Mitochondrial oxygen consumption rate
A mitochondrial stress test was then performed to assess the bioenergetic status of the cells (Brand and Nicholls 2011) (Fig. 1e). C2C12 cells were differentiated into myotubes by incubation in XFp cell culture mini plates in a CO2 incubator at 37 °C. Following a 2 h treatment of Cys2, the C2C12 myotubes were exposed to H2O2 for 60 min. Before the assay, the cells were washed twice with XF Assay medium (Seahorse Bioscience, North Billerica, MA) containing 4.5 g/L glucose, 1.0 mM sodium pyruvate, and 4.0 mM glutamine (adjusted pH to 7.35 ± 0.05), and were incubated in a CO2-free incubator at 37 °C for 60 min. Following incubation, the baseline measurement of the oxygen consumption rate (OCR) was recorded as indicator of basal oxidative metabolism, using the XFp Extracellular Flux Analyzers (Agilent Technologies, Santa Clara, CA). Next, the cells were treated with the following chemicals at the respective time durations from the beginning of the assay: oligomycin (a complex V inhibitor, final concentration 3 μM) at 20 min to induce maximal glycolytic metabolism, carbonyl cyanide- 4-(trifluoromethoxy) phenylhydrazone (FCCP) (uncoupling agent, final concentration 3 μM) at 50 min to uncouple electron transport and induce peak OCR, and antimycin A and rotenone (a complex III and I inhibitor, respectively, final concentration 0.5 μM each) at 80 min to reveal non-mitochondrial respiration. Maximal respiration after the addition of FCCP reflects the maximal capacity of the electron transport chain (Ainscow and Brand 1999). Maximal respiration rate was calculated as the maximal OCR minus the non-mitochondrial OCR determined by antimycin A and rotenone treatment.
All values are expressed as mean ± standard error.

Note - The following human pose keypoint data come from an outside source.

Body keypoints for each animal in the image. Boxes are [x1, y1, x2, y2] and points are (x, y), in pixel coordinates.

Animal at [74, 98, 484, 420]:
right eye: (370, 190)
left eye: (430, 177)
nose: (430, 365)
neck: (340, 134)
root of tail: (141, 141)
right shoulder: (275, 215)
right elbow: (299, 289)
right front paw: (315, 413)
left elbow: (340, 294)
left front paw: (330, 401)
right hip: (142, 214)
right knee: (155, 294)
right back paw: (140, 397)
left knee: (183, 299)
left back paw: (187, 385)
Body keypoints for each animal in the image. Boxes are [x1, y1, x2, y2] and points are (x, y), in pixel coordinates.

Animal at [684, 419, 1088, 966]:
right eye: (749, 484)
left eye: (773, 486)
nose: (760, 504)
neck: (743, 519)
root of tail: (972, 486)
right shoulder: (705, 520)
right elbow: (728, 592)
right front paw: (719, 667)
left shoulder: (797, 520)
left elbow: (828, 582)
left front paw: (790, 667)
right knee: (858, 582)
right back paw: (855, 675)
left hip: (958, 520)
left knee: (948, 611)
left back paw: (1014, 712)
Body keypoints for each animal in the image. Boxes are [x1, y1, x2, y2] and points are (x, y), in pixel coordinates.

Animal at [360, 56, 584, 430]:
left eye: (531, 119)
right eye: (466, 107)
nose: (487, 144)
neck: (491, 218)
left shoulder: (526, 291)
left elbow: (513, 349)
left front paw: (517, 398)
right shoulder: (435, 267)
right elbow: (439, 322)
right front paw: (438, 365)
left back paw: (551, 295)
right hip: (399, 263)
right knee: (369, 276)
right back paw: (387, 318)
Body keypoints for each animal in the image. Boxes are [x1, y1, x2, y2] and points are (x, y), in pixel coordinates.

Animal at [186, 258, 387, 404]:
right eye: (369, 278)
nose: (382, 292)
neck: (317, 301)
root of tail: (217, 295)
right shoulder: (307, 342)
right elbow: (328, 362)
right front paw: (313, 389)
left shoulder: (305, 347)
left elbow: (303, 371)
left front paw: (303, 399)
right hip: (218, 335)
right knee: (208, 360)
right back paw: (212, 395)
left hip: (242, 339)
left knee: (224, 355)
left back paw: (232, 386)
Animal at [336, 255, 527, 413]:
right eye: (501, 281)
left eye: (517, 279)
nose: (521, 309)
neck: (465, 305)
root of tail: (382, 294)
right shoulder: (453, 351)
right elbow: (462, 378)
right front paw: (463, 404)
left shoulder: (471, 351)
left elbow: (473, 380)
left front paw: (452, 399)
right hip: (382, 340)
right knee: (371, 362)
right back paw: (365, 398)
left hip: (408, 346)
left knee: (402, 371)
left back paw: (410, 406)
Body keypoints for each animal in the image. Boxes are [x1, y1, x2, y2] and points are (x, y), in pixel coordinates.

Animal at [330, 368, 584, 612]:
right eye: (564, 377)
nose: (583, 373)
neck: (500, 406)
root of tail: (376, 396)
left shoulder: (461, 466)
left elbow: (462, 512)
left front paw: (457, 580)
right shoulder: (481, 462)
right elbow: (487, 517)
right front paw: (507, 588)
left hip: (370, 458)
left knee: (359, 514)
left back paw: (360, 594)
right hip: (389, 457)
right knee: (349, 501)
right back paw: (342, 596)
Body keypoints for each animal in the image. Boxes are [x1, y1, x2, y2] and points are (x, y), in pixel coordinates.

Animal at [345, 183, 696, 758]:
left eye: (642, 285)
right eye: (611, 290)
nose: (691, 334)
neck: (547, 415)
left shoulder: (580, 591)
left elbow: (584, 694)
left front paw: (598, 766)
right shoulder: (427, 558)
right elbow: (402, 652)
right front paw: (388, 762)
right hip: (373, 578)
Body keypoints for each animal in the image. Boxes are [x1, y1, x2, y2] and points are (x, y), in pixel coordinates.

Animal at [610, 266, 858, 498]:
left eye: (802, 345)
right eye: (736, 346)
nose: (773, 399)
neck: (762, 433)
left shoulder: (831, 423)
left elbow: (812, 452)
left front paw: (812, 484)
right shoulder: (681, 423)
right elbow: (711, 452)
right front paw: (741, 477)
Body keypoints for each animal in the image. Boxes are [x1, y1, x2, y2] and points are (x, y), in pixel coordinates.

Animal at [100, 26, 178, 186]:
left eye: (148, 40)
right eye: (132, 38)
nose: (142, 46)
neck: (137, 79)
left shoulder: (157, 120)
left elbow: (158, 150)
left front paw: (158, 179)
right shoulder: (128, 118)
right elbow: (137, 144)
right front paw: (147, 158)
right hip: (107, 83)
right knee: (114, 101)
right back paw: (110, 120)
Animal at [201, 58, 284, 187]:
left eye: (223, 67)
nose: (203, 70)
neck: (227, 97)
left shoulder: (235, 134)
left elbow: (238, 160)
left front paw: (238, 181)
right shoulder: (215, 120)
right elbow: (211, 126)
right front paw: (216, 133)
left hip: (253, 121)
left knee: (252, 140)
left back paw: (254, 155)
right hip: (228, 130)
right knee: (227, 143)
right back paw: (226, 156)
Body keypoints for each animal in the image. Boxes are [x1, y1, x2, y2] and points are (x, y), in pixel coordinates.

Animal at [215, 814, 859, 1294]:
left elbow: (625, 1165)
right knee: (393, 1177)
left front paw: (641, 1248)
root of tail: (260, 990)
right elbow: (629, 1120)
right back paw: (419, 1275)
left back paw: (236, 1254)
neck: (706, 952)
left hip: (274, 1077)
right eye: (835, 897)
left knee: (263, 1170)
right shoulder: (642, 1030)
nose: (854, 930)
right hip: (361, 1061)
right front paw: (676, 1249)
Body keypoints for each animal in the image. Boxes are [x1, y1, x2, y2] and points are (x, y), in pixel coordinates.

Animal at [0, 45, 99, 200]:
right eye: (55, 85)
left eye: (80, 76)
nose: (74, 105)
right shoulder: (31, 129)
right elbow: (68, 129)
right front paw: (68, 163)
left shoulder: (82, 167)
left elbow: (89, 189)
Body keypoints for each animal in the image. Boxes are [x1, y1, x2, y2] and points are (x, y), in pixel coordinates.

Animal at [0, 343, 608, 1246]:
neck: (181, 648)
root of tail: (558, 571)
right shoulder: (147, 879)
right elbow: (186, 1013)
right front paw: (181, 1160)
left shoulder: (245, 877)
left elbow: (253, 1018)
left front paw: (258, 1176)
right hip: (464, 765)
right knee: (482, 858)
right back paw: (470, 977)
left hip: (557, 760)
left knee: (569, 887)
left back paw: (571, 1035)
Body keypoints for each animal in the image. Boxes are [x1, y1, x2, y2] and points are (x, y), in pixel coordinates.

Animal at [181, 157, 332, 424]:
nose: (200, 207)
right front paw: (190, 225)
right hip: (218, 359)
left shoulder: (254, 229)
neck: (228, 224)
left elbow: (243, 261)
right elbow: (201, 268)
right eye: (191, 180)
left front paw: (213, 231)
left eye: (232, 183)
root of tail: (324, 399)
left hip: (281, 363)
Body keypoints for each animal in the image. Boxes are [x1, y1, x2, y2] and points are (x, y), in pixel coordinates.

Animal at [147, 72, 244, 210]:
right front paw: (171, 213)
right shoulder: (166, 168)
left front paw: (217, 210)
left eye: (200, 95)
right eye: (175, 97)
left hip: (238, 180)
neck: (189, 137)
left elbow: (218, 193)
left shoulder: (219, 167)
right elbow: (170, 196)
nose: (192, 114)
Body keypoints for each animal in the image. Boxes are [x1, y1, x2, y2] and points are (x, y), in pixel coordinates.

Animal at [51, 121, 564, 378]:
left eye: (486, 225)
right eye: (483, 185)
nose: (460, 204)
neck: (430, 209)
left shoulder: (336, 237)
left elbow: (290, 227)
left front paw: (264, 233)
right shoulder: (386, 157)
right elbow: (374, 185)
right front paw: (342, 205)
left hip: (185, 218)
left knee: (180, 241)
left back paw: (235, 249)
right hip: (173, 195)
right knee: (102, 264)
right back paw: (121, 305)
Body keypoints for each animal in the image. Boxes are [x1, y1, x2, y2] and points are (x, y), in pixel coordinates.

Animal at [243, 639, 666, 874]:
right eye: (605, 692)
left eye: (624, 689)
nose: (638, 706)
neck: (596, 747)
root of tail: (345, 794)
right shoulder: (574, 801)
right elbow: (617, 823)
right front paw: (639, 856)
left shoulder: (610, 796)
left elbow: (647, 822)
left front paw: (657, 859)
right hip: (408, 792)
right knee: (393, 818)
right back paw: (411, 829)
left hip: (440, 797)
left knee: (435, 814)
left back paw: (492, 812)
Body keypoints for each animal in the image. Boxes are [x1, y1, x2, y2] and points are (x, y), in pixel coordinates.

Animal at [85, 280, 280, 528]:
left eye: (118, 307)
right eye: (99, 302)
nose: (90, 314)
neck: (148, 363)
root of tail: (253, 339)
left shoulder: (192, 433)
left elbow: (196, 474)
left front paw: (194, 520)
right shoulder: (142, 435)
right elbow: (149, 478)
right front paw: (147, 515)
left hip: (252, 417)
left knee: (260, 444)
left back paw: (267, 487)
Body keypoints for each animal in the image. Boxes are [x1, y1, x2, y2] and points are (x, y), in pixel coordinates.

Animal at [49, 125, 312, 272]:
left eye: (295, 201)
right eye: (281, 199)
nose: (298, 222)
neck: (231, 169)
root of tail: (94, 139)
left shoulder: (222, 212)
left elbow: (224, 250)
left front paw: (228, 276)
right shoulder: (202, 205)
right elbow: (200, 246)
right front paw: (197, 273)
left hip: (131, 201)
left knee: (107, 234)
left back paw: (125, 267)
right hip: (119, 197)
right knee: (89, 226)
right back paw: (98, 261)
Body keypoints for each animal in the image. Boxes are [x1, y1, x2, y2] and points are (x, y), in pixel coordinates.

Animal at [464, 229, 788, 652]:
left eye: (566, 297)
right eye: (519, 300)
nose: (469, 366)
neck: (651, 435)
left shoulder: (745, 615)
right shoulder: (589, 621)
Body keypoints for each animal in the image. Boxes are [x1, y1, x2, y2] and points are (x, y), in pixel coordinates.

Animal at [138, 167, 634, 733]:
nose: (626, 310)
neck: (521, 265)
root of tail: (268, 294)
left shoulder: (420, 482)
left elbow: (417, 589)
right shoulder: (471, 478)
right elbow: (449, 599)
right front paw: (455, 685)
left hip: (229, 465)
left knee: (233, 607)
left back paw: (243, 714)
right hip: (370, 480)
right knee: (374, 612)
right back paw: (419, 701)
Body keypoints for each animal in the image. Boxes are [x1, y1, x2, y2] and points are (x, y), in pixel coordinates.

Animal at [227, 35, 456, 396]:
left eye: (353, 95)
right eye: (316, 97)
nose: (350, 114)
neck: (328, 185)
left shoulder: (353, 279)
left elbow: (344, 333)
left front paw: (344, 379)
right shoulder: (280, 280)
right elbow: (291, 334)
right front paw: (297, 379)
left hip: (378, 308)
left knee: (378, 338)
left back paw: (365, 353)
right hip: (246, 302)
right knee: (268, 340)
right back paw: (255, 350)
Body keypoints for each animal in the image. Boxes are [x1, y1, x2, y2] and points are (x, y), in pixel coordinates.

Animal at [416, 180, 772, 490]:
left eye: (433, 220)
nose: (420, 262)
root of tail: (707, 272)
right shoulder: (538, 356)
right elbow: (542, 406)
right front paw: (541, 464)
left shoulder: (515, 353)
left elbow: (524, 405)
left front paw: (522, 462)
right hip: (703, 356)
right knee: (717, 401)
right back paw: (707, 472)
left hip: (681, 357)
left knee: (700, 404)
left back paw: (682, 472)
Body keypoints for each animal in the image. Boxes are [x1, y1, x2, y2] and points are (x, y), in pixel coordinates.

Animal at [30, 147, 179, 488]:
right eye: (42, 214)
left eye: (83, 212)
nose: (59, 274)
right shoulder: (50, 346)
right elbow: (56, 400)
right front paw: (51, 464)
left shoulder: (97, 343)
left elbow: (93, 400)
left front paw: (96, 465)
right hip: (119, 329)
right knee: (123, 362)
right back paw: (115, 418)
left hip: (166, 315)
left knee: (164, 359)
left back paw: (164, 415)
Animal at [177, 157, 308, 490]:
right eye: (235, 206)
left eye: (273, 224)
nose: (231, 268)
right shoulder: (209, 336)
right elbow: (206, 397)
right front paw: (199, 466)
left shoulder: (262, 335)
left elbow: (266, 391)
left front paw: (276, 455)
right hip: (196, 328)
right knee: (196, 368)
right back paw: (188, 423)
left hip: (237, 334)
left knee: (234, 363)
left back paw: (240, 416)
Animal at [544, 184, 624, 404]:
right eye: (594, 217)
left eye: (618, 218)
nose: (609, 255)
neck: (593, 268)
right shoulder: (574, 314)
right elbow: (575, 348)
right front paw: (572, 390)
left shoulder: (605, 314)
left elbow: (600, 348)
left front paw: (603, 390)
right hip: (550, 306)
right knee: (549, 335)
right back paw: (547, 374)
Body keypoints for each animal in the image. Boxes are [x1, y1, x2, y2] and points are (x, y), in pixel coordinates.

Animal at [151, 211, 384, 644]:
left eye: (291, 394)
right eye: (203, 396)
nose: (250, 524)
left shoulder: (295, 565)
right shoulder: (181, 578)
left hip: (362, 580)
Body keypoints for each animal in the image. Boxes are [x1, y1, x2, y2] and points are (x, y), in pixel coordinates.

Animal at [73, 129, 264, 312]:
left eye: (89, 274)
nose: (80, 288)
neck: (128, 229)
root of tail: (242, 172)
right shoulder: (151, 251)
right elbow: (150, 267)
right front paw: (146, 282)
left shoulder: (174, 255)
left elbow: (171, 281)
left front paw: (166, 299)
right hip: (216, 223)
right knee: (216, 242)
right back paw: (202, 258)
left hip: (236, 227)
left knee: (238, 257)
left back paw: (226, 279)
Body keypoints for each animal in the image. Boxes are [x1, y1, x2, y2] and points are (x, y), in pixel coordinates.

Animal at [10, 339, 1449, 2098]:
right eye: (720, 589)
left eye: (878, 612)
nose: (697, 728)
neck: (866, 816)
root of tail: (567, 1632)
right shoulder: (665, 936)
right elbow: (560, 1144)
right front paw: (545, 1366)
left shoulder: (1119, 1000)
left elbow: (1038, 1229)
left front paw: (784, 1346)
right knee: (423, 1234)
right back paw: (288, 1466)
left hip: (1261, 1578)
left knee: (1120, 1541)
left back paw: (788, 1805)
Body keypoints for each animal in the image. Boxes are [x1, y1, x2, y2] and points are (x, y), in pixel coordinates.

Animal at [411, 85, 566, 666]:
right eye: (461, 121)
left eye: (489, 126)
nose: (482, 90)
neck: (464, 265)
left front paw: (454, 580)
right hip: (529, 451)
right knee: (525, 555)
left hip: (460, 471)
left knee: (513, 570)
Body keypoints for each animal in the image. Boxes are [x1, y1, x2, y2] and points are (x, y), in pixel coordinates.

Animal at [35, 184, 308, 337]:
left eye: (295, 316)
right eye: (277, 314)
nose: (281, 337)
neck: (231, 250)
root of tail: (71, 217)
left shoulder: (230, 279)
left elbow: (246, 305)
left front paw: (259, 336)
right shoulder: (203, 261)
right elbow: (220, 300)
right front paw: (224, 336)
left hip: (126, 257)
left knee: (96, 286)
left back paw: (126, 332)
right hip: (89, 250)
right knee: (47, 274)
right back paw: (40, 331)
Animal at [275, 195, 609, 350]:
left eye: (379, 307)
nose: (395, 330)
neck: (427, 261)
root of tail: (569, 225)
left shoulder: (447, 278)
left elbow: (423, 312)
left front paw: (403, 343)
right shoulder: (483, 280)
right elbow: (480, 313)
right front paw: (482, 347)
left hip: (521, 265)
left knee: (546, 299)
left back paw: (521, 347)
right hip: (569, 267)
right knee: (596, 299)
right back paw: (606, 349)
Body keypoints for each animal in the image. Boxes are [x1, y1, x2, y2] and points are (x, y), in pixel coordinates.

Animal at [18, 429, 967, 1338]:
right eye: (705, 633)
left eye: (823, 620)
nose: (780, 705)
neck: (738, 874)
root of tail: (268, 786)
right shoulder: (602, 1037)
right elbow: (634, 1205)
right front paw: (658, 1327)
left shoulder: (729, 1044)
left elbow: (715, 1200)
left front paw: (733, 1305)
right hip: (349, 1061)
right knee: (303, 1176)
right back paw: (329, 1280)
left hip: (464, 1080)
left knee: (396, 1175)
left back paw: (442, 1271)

Comparison between the two groups was done using Sidak's multiple comparisons test followed by an analysis of variance test. For comparison among three groups, significant differences were determined using Tukey's multiple comparisons test or Dunnet’s multiple comparisons test. Data were analyzed using GraphPad Prism 7.04 software (GraphPad Software Inc., San Diego, CA, USA), with p < 0.05 being considered significant.